Tensions de Recrutement
Le rapport souligne des tensions importantes dans le recrutement, particulièrement pour les métiers techniques et administratifs. Environ 48 % des projets de recrutement anticipés pour 2024 sont considérés comme difficiles, avec des difficultés accrues pour les techniciens du spectacle vivant.
Les principales raisons invoquées incluent :
- Un nombre insuffisant de candidatures.
- La concurrence avec d’autres structures.
- Un manque de correspondance entre les profils des candidats et les postes offerts.
Facteurs de Mutation du Secteur
Les mutations affectant le secteur incluent :
- Évolution des Modèles Économiques : Diminution des subventions publiques et nouvelles attentes des financeurs en termes de reporting et impact social.
- Technologies et Transition Numérique : Introduction de nouvelles technologies, notamment pour les métiers techniques, avec un accent sur la cybersécurité et la protection des données.
- Transition Écologique : Adaptation des pratiques pour réduire l’empreinte carbone, avec l’émergence de nouveaux postes comme les référents RSE.
Leviers et Stratégies
Les entreprises du spectacle vivant mobilisent plusieurs leviers pour faire face aux défis actuels :
- Renforcement de la Notoriété des Métiers : Sensibilisation et valorisation des métiers techniques auprès du grand public.
- Acquisition de Nouvelles Compétences : Formation continue, notamment sur les aspects techniques et de sécurité.

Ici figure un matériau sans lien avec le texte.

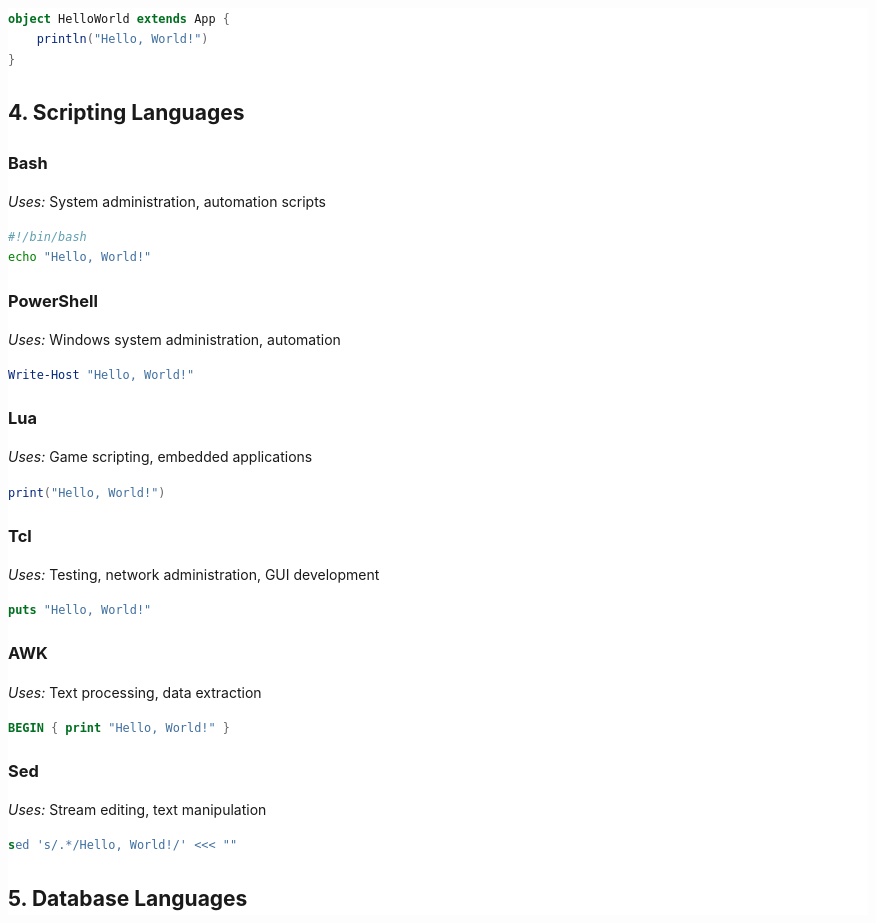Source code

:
 ```scala
object HelloWorld extends App {
    println("Hello, World!")
}
```

## 4. Scripting Languages

### Bash

_Uses:_ System administration, automation scripts

```bash
#!/bin/bash
echo "Hello, World!"
```

### PowerShell

_Uses:_ Windows system administration, automation

```powershell
Write-Host "Hello, World!"
```

### Lua

_Uses:_ Game scripting, embedded applications

```lua
print("Hello, World!")
```

### Tcl

_Uses:_ Testing, network administration, GUI development

```tcl
puts "Hello, World!"
```

### AWK

_Uses:_ Text processing, data extraction

```awk
BEGIN { print "Hello, World!" }
```

### Sed

_Uses:_ Stream editing, text manipulation

```sed
sed 's/.*/Hello, World!/' <<< ""
```

## 5. Database Languages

- Adaptation des Pratiques de Recrutement : Diversification des canaux de recrutement, recours aux réseaux professionnels et à des partenariats avec des écoles spécialisées.
Enjeux Sociaux
Des préoccupations liées à l’égalité femmes-hommes, à la gestion des âges, et à l’équilibre vie professionnelle-vie personnelle sont également mises en avant comme des enjeux clés pour attirer et retenir les talents.
Zoom sur le contexte de transition numérique
Impact sur les Structures et Organisations
Le rapport souligne que la transition numérique affecte les structures du spectacle vivant à plusieurs niveaux, en particulier :
- Automatisation des Tâches Administratives : Certaines entreprises tentent d’utiliser des outils numériques pour automatiser les tâches administratives, ce qui permettrait de libérer du temps pour d’autres activités.
- Communication et Utilisation des Données : La numérisation est particulièrement sensible dans le domaine de la communication, où les entreprises utilisent de plus en plus les médias sociaux pour promouvoir leurs activités. Les plus grandes structures vont au-delà de la simple utilisation des réseaux sociaux et cherchent à personnaliser les contenus grâce à une exploitation systématique des données disponibles.
Technologies et Métiers Techniques
Le rapport mentionne que les évolutions technologiques, bien que notables, sont perçues comme une « évolution naturelle » plutôt qu’une rupture brutale pour les métiers techniques, tels que ceux de la régie ou du son et de la lumière. Il est attendu que les techniciens s’adaptent à ces nouvelles technologies, même si cela peut parfois complexifier les processus de recrutement.
Cybersécurité et Protection des Données
Pour les grandes structures, la transition numérique s’accompagne de réflexions autour de la cybersécurité et du traitement des données personnelles. Cela implique la nécessité de développer des compétences spécifiques en cybersécurité pour protéger les données contre les attaques informatiques.
Intelligence Artificielle (IA)
Le rapport évoque aussi les inquiétudes liées à l’intelligence artificielle générative, notamment le potentiel d’automatisation de certains métiers artistiques et techniques, ainsi que les questions de droits d’auteur et de protection des contenus créés. Bien que ces effets soient encore hypothétiques, ils représentent une préoccupation croissante pour le secteur.